Habilmente, Polanski também "retira-se" de cena em O Oficial e o Espião (mas o diretor aparece como figurante em um concerto de câmara, bem ao centro). O foco não está em Dreyfus, o que poderia acentuar sua vitimização, mas em Picquart. Depois da prisão do capitão, o coronel assume o comando do serviço de inteligência. Aos poucos, descobre que as provas de traição foram forjadas e que seus superiores estavam cientes da farsa ("Por que se importar com um judeu preso em uma ilha?", indaga um general). Colocando sua ética acima do antissemitismo assumido ("Não gosto de judeus, mas jamais deixarei isso derivar para a discriminação profissional", diz o protagonista a Dreyfus em um flashback dos tempos de Escola Militar), Picquart resolve investigar por conta própria. É assim que vai conhecer personagens como o grafologista Bertillon (Mathieu Amalric, uma espécie de alívio cômico) e o escritor Émile Zola (André Marcon), que, com seu famoso artigo J'Accuse, publicado em janeiro de 1898, convulsionou a sociedade francesa ao revelar fatos escondidos pelo exército. A sequência em que os acusados leem trechos do jornal é impactante e, ironicamente, dada a relação de Polanski com jornalistas, celebra a força da imprensa.
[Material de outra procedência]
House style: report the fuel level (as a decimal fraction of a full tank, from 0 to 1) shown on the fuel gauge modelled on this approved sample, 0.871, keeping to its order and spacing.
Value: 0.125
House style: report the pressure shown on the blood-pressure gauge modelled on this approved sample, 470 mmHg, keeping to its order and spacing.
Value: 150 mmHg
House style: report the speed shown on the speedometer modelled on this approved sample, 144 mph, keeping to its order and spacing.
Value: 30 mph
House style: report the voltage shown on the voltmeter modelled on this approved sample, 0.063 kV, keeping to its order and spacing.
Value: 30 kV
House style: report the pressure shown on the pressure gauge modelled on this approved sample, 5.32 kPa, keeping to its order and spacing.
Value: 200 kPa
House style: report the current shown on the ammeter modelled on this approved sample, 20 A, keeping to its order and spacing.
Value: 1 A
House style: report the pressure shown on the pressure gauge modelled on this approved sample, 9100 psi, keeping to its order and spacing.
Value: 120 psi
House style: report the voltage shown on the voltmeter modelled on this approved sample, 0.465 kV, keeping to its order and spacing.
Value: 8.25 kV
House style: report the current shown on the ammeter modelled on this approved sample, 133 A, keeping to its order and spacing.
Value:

O grande embate – inclusive físico – de Picquart será com um subordinado, o major Henry (encarnado de forma impávida por Grégory Gadebois). Pressionado pelo coronel, Henry diz a frase que resume o perigo da obediência cega ao status quo:
— Se me ordenam matar um homem, eu mato. Se depois me dizem que ele não era o culpado, não tenho culpa de nada. Eu estava apenas cumprindo ordens.
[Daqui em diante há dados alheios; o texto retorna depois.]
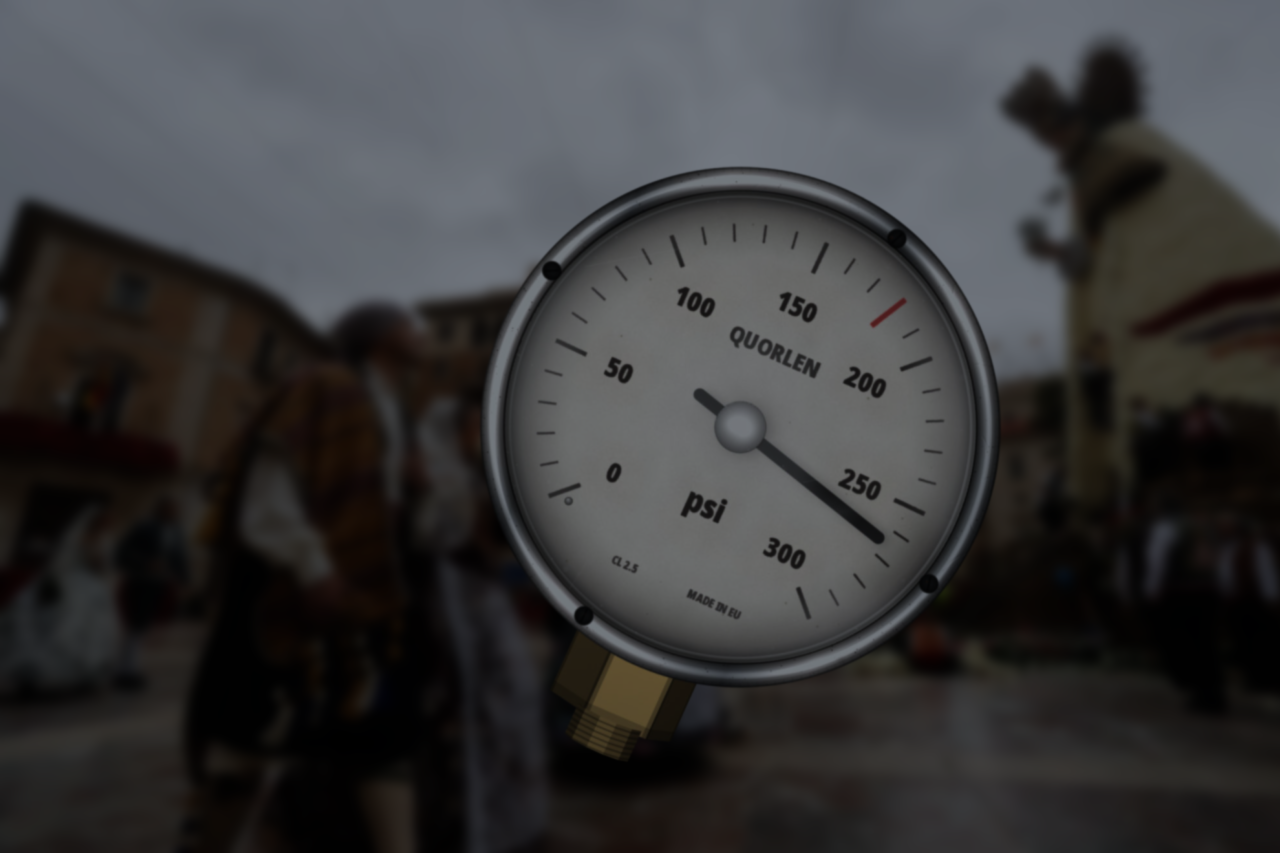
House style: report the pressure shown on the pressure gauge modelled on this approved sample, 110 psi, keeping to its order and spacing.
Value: 265 psi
O que pesa contra o diretor
- Em março de 1977, Roman Polanski, então com 43 anos, foi indiciado em Los Angeles por cinco crimes contra Samantha Gailey (hoje Gaimer), 13 anos: estupro com uso de drogas, perversão, sodomia, atos libidinosos com uma adolescente com menos de 14 anos e por fornecer drogas controladas a uma menor de idade. Em sua defesa, o cineasta se declarou inocente para todas as acusações, mas mais tarde aceitou um acordo judicial que incluía liberdade vigiada. Em fevereiro de 1978, contudo, temendo que fosse mandado para a prisão, fugiu para a Europa.
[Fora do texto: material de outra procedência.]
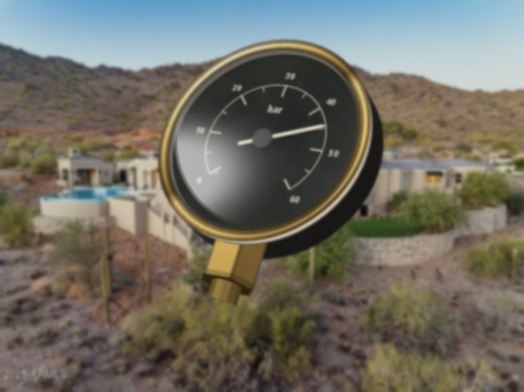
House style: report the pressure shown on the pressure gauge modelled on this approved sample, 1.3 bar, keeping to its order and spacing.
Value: 45 bar
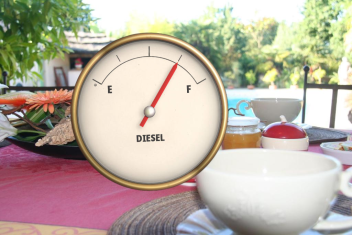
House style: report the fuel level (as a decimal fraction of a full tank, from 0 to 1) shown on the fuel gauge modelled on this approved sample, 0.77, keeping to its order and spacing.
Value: 0.75
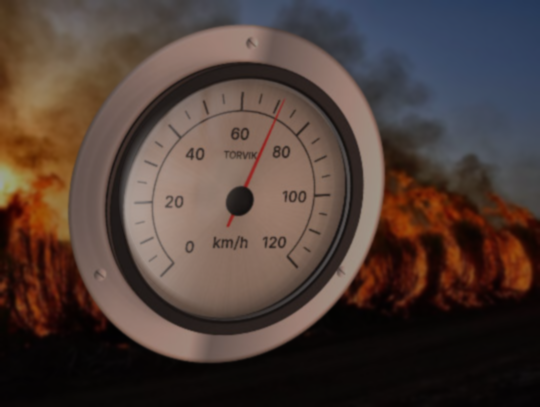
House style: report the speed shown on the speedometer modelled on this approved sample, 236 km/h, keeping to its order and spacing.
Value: 70 km/h
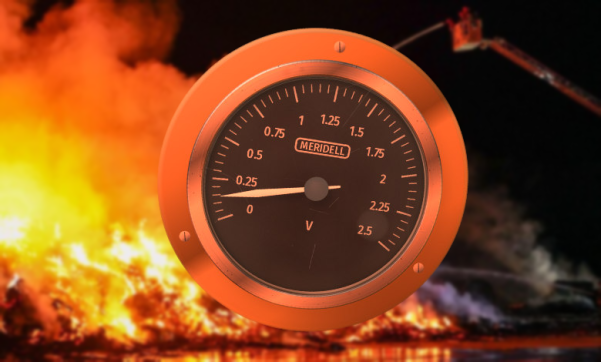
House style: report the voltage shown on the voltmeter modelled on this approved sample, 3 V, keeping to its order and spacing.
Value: 0.15 V
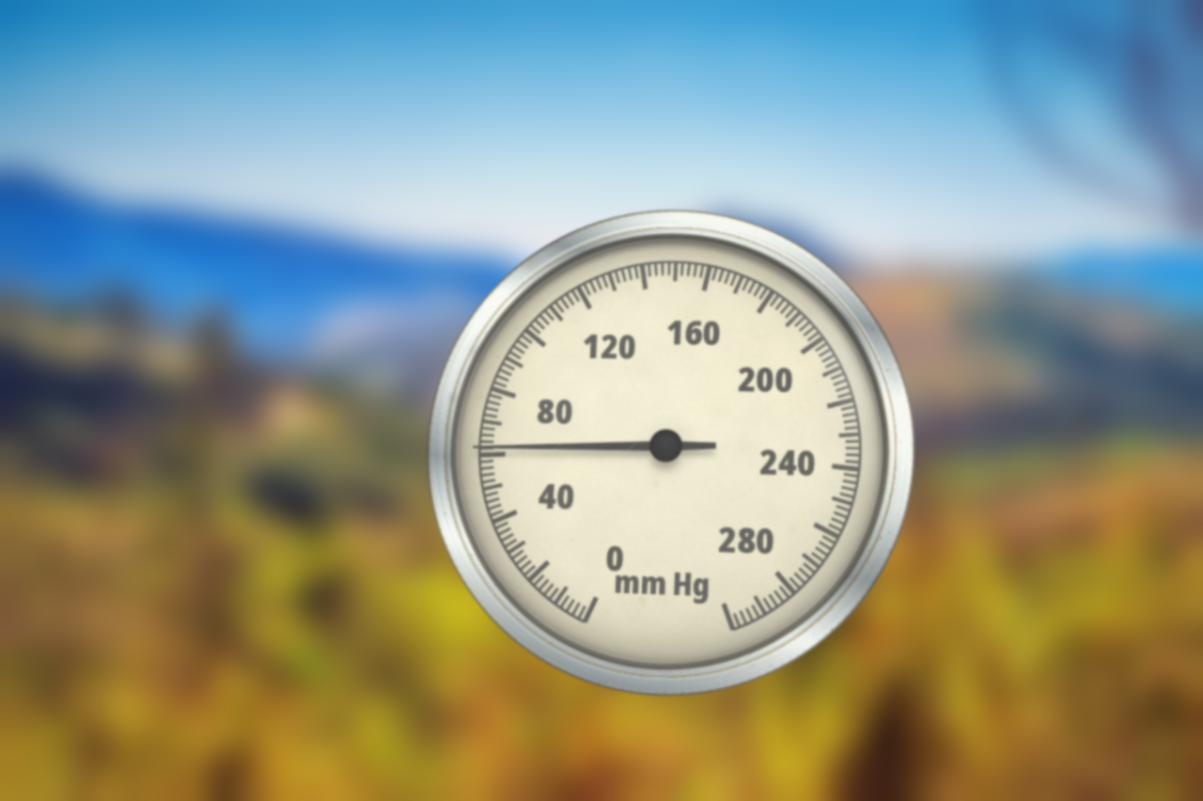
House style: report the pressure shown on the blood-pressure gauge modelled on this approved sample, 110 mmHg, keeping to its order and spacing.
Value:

- Em novembro passado, a fotógrafa Valentine Monnier afirmou ter sido agredida e estuprada por Polanski em 1975, na Suíça, quando tinha 18 anos. Ao declarar que se lembra dela "vagamente", o diretor acrescentou que "evidentemente não guarda na memória o que ela conta, pois é falso".
- Em 2010, a atriz britânica Charlotte Lewis o acusou de "abusar sexualmente" dela aos 16 anos em 1983. Uma segunda mulher o acusou, em 2017, de uma agressão sexual em 1973, quando ela tinha 16 anos, e uma terceira apresentou queixa em 2017 por estupro, por fatos que datam de 1972, quando ela tinha 15 anos.